EXTRAIT DU DOCUMENT:
##############################
Sylvie Thébault et Darlène

Le 26 janvier 2013, dans le cadre de notre chantier sur la propagande, nous avons rencontré Sylvie Thébault (agricultrice sur la zone de l’aéroport de Notre Dame des Landes et membre de l’ACIPA) et Darlène qui s’est installée sur la ZAD.
 
Attention, notre compte rendu n’a pas été relu par Sylvie Thébault et Darlène ; il peut donc comporter des erreurs. 
 
LE COMPTE RENDU DE NOS ECHANGES
 
Sylvie : Mon mari et moi, on est agriculteurs. On est arrivés en 1999 à ND des Landes. Nous occupons un terrain – 60 hectares – menacé d’expropriation pour construire l’aéroport. En 2008, le projet a été déclaré d’utilité publique et les procédures d’expropriation ont débuté. A la fin du mois, nous serons considérés comme occupants illégitimes et illégaux, comme tous les jeunes qui sont là.
 
Darlène : Nous on est occupants squatteurs, pas légitimes dès le départ. On occupe des maisons d’expulsés. Je suis à ND des Landes depuis un an et demi.
##############################
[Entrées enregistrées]
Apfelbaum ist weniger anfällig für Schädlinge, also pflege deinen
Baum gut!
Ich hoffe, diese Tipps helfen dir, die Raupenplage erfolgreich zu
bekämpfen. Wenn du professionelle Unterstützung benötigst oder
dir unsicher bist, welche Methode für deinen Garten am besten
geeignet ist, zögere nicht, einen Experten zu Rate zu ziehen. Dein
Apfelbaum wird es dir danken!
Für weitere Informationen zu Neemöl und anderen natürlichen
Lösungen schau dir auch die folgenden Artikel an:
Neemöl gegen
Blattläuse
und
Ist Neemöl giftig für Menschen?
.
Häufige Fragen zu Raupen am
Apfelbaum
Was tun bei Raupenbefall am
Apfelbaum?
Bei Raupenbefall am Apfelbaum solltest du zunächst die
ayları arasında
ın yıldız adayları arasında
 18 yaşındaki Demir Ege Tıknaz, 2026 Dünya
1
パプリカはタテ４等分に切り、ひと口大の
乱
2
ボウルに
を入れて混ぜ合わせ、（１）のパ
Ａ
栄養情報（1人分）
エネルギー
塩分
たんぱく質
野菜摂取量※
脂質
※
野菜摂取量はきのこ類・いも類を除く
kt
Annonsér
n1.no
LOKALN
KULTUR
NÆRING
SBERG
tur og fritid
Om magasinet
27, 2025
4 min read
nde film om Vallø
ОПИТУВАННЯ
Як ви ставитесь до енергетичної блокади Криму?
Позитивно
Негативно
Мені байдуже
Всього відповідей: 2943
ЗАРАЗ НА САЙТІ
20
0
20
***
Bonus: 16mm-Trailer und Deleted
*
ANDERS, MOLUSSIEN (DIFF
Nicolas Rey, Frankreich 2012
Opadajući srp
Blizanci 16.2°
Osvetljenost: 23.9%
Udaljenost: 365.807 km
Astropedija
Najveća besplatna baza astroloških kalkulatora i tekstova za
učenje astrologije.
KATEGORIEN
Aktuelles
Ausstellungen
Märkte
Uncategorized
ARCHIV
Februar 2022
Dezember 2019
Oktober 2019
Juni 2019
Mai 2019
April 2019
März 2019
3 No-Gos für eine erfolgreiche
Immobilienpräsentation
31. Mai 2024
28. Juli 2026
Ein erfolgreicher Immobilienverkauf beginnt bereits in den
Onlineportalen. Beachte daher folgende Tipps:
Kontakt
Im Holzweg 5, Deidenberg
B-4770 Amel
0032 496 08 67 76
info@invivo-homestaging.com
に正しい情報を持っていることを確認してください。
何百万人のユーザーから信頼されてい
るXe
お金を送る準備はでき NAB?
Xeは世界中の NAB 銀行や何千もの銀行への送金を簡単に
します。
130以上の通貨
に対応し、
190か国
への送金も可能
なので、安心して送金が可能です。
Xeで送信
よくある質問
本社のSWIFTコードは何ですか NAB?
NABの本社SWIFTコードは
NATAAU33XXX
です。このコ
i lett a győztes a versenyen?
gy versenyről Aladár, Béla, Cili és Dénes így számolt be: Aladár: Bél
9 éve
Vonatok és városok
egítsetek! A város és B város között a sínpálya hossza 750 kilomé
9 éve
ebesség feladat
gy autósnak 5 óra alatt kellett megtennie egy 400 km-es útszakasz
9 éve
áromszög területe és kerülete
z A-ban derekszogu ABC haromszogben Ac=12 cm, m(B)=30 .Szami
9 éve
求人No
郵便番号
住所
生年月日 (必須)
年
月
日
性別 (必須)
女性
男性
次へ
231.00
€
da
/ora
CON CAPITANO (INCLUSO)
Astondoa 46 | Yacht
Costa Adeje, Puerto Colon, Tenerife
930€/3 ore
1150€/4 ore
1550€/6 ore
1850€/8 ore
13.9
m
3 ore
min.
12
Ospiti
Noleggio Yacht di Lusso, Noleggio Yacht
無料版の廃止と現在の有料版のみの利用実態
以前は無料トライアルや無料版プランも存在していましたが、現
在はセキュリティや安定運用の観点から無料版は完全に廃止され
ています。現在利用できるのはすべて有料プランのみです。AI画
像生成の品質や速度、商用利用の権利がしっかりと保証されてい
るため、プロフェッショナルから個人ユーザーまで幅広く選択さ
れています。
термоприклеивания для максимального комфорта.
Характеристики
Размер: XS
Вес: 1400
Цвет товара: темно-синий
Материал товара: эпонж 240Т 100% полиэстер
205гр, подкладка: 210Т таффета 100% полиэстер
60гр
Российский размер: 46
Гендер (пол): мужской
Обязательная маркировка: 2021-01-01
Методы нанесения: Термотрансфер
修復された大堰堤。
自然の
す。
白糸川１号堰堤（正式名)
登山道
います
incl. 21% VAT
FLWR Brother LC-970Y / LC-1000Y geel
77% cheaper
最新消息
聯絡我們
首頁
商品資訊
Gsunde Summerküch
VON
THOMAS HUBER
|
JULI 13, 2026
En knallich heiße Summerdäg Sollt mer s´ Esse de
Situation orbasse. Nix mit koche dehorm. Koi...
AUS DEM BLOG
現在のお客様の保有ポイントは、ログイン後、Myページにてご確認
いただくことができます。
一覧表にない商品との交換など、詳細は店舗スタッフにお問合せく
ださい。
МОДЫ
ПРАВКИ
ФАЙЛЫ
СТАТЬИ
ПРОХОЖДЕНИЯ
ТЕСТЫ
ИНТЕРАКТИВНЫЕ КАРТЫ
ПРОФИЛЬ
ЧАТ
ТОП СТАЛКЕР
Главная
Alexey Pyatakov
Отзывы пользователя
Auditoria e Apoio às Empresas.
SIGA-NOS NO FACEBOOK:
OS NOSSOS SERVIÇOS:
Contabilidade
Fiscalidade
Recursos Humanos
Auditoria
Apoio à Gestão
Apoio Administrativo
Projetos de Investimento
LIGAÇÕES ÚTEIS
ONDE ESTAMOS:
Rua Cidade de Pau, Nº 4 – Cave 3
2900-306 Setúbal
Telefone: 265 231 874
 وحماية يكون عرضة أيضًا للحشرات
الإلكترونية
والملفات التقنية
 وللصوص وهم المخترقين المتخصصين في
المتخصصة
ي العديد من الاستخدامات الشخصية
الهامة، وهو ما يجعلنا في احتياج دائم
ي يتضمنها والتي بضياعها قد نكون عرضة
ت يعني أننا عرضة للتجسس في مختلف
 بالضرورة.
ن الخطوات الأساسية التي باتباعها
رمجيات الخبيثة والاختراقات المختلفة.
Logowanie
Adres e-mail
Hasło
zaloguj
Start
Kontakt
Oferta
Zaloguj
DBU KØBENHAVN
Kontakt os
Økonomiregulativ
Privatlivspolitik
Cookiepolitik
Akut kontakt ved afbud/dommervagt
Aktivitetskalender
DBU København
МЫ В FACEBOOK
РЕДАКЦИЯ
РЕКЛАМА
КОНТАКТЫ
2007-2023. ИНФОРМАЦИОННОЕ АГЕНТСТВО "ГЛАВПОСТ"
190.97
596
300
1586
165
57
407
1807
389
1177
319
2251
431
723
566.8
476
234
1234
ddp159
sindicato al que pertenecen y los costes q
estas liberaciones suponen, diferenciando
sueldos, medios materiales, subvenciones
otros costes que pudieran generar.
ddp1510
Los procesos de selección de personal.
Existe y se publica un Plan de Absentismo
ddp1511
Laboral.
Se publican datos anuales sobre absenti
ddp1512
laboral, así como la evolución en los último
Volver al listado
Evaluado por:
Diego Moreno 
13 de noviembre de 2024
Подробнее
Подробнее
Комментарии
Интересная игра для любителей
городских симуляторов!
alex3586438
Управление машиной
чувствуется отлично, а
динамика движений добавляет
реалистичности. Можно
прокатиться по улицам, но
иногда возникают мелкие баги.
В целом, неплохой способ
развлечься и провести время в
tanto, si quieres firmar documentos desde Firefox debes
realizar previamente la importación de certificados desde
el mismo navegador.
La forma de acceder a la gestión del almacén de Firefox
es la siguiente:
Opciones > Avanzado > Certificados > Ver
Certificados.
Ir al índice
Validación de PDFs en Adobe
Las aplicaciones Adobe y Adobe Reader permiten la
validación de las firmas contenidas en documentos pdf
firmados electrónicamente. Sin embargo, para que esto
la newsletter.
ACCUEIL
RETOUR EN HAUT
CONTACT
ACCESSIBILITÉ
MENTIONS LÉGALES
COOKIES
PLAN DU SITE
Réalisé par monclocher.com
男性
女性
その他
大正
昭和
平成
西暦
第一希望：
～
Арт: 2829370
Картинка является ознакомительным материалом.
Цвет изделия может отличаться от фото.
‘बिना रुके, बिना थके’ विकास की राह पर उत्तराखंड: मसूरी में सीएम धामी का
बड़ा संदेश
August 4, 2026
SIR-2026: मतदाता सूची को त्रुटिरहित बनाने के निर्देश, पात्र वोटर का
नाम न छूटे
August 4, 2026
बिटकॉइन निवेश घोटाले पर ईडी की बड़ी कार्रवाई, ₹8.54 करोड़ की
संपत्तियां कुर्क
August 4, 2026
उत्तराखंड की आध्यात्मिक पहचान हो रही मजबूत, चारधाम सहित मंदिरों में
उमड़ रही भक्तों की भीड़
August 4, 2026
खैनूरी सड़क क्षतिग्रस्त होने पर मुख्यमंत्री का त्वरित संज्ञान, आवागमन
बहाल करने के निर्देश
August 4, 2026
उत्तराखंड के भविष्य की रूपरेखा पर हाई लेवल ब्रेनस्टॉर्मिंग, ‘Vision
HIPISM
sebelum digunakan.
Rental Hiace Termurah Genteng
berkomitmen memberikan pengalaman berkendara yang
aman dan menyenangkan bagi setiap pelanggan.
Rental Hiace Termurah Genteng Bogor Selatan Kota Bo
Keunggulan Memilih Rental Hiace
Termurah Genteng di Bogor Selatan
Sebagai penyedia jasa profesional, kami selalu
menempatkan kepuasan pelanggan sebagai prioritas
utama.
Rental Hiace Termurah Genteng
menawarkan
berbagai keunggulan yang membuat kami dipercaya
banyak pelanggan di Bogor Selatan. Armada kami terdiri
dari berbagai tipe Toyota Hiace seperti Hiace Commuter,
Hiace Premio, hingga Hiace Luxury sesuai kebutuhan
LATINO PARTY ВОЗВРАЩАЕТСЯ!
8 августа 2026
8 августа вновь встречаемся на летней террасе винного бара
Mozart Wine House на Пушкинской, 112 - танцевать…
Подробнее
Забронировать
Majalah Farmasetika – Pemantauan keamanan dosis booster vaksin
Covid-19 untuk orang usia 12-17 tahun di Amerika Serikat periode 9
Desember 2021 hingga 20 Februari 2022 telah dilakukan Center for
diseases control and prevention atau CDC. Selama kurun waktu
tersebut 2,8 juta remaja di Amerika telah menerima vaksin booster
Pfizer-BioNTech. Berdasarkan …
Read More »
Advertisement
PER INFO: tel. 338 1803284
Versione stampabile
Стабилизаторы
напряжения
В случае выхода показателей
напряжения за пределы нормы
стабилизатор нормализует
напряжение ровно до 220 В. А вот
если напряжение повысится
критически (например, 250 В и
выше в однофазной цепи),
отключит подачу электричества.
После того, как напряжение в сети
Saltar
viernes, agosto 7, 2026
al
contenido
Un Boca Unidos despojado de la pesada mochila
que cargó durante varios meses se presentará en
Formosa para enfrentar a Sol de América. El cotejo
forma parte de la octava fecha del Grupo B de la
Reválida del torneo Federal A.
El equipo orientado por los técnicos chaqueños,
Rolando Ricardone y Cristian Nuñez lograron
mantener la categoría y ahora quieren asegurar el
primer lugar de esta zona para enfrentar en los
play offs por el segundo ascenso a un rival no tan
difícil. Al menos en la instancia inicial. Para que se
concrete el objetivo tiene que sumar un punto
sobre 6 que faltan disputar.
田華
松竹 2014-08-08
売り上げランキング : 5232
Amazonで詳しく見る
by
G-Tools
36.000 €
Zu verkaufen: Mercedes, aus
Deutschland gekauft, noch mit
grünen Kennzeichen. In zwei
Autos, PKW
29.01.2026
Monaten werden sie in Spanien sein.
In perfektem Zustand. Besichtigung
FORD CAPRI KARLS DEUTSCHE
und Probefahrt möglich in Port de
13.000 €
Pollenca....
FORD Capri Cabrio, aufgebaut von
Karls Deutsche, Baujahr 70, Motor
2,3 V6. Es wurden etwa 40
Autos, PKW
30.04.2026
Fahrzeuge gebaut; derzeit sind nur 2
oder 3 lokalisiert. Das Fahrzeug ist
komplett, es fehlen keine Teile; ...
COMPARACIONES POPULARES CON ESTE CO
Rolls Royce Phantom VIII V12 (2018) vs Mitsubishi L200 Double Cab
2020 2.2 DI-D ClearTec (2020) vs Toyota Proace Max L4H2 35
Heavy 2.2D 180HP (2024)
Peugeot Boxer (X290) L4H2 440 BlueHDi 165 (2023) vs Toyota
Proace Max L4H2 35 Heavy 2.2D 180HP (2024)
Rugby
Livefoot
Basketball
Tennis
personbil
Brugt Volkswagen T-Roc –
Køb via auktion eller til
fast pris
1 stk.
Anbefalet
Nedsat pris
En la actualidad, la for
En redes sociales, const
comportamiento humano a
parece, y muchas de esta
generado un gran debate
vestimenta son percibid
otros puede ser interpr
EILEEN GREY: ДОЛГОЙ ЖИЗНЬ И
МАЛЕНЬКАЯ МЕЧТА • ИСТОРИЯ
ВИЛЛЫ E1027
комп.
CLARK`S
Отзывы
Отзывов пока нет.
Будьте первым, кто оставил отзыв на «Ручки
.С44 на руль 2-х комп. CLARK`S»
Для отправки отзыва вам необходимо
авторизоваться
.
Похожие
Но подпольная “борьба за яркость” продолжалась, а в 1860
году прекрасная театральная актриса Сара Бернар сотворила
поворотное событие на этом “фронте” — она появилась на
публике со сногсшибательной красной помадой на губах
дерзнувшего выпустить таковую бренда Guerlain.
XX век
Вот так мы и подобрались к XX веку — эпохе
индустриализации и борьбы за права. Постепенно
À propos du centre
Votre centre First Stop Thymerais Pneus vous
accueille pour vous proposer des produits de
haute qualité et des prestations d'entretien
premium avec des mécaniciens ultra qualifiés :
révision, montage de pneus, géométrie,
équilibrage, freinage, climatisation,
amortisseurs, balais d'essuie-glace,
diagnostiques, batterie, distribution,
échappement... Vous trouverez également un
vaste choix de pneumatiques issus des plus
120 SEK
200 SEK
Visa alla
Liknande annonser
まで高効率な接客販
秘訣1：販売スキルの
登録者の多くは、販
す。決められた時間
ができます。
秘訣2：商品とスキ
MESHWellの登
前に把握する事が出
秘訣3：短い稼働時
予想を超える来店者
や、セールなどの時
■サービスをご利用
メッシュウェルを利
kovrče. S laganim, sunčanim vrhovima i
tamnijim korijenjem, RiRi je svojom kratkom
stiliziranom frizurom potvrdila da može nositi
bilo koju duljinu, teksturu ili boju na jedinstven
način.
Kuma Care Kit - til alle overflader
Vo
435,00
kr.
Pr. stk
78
##############################
SÉRIE D'EXERCICES:
(a) Recopiez à l'identique le passage du compte rendu de la rencontre avec Sylvie Thébault et Darlène, en commençant par « Attention, notre compte » et en allant jusqu'à « an et demi. ».
(b) Rédigez la suite du compte rendu de la rencontre avec Sylvie Thébault et Darlène, en reprenant après sa dernière phrase.

RÉPONSES NUMÉROTÉES:
(a)
Attention, notre compte rendu n’a pas été relu par Sylvie Thébault et Darlène ; il peut donc comporter des erreurs. 
 
LE COMPTE RENDU DE NOS ECHANGES
 
Sylvie : Mon mari et moi, on est agriculteurs. On est arrivés en 1999 à ND des Landes. Nous occupons un terrain – 60 hectares – menacé d’expropriation pour construire l’aéroport. En 2008, le projet a été déclaré d’utilité publique et les procédures d’expropriation ont débuté. A la fin du mois, nous serons considérés comme occupants illégitimes et illégaux, comme tous les jeunes qui sont là.
 
Darlène : Nous on est occupants squatteurs, pas légitimes dès le départ. On occupe des maisons d’expulsés. Je suis à ND des Landes depuis un an et demi.

(b)
 
Sylvie : Le projet de ZAD (zone d’aménagement différé) date des années 1960. Le Conseil général a créé un droit de préemption sur cette zone et s’est donc constitué une réserve foncière au fil des années – 900 hectares jusqu’en 2008 (sur 1850 prévus). Sont concernés par ces préemptions des agriculteurs, des biens qui ont été transmis par héritage et le bois de Roanne (50 hectares environ). A l’automne ont eu lieu des expulsions avec destruction des maisons.
 
À la création du projet ZAD, l’ADECA (association de défense des exploitants contre le projet d’aéroport) s’est mobilisée. Il était question d’un énorme aéroport avec 4 millions de passagers (celui de Nantes n’a même pas ce débit !), où le Concorde pourrait atterrir, et qui assurerait une liaison avec New-York.
 
Lors de notre installation, en 1999, toutes nos terres n’étaient pas dans la zone concernée, mais pour éviter le village de Lépine, la zone a été élargie vers chez nous. Le projet, en dormance jusqu’en 2000, a été réactivé sous Jospin. S’est alors créée l’ACIPA (association intercommunale contre le projet d’aéroport), qui a fait pression pour que le droit de préemption cesse.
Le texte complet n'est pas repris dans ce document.